Section 3.04 Prepayments.
(a) Optional Prepayments. The Borrower shall have the right at any time and from time to time to prepay any Borrowing in whole or in part, subject to prior
notice in accordance with Section 3.04(b).
(b) Notice and Terms of Optional Prepayment. The Borrower shall notify the Administrative Agent (in writing in a form acceptable to the Administrative Agent) of
any prepayment hereunder (i) in the case of prepayment of a SOFR Borrowing, not later than 1:00 P.M., New York time, two (2) Business Days before the date of prepayment or (ii) in the case of prepayment of an ABR Borrowing, not later than 1:00
P.M., New York time, on the date of prepayment. Each such notice shall be irrevocable and shall specify the prepayment date and the principal amount of each Borrowing or portion thereof to be prepaid, and whether the prepayment is of SOFR Loans,
ABR Loans, or a combination thereof, and the amount allocable to each. Promptly following receipt of any such notice relating to a Borrowing, the Administrative Agent shall advise the Lenders of the contents thereof. Each partial prepayment of
any Borrowing shall be in an amount that would be permitted in the case of a Borrowing of the same Type as provided in Section 2.02. Prepayments shall be accompanied by accrued interest to the extent required by Section 3.02.
(c) [Reserved].
(d) No Premium or Penalty. Prepayments permitted or required under this Section 3.04 shall be without premium or penalty, except as required under Section
5.02.
Section 3.05 Fees.
(a) Commitment Fees. The Borrower agrees to pay to the Administrative Agent (for the ratable account of the Lenders) an undrawn commitment fee (the “Undrawn
Commitment Fee”) equal to 0.125% per annum on the aggregate principal amount of the Commitments. Such fee shall accrue from and after the date that is ninety (90) days after the Effective Date to but excluding the earliest to occur of (i)
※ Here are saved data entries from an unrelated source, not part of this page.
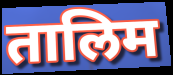
तालिम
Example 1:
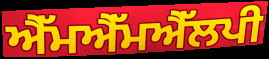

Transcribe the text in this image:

ਐੱਮਐੱਮਐੱਲਪੀ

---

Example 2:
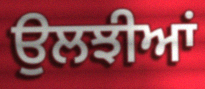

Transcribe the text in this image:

ਉਲਝੀਆਂ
the Funding Date, (ii) if the Applicable Margin Election is made, the Double Eagle Regulatory Outside Date and (iii) the date of termination or expiration of the Commitments (such date, the “Undrawn Commitment Fee Payment Date”). Such
Undrawn Commitment Fee shall be due and payable on the Undrawn Commitment Fee Payment Date. The Undrawn Commitment Fee shall be computed on the basis of a year of 360 days, and shall be payable for the actual number of days elapsed (including
the first day but excluding the last day).
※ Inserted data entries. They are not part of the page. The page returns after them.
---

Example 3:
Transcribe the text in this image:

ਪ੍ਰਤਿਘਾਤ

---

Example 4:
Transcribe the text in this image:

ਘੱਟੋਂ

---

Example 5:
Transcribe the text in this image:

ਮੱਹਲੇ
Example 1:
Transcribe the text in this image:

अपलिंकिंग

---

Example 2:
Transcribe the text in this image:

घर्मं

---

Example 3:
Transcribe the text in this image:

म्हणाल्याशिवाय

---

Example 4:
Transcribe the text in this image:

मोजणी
(b) Applicable Margin Election Fee. If the Applicable Margin Election is made, then the Borrower will pay to the Administrative Agent (for the ratable account of
the Lenders) a fee (the “Applicable Margin Election Fee”) equal to the Applicable Margin for SOFR Loans based on the Pricing Level applicable from time to time on the aggregate principal amount of the Commitments. The Applicable Margin
Election Fee shall accrue from and after the Double Eagle Regulatory Outside Date to but excluding the earlier to occur of (i) the Funding Date and (ii) the termination or expiration of the Commitments (such date, the “Applicable Margin
Election Final Fee Payment Date” and the period from and after the Double Eagle Regulatory Outside Date to but excluding such date, the “Applicable Margin Election Period”). Such Applicable Margin Election Fee shall be due and
payable in arrears on the last day of each applicable quarter during the Applicable Margin Election Period and on the Applicable Margin Election Final Fee Payment Date. The Applicable Margin Election Fee shall be computed on the basis of a year
of 360 days, and shall be payable for the actual number of days elapsed (including the first day but excluding the last day).
(c) Other Fees. The Borrower agrees to pay to the Administrative Agent, for its own account and for the account of each Lender, as applicable, fees payable in
the amounts and at the times separately agreed upon between the Borrower and the Administrative Agent in the Fee Letter.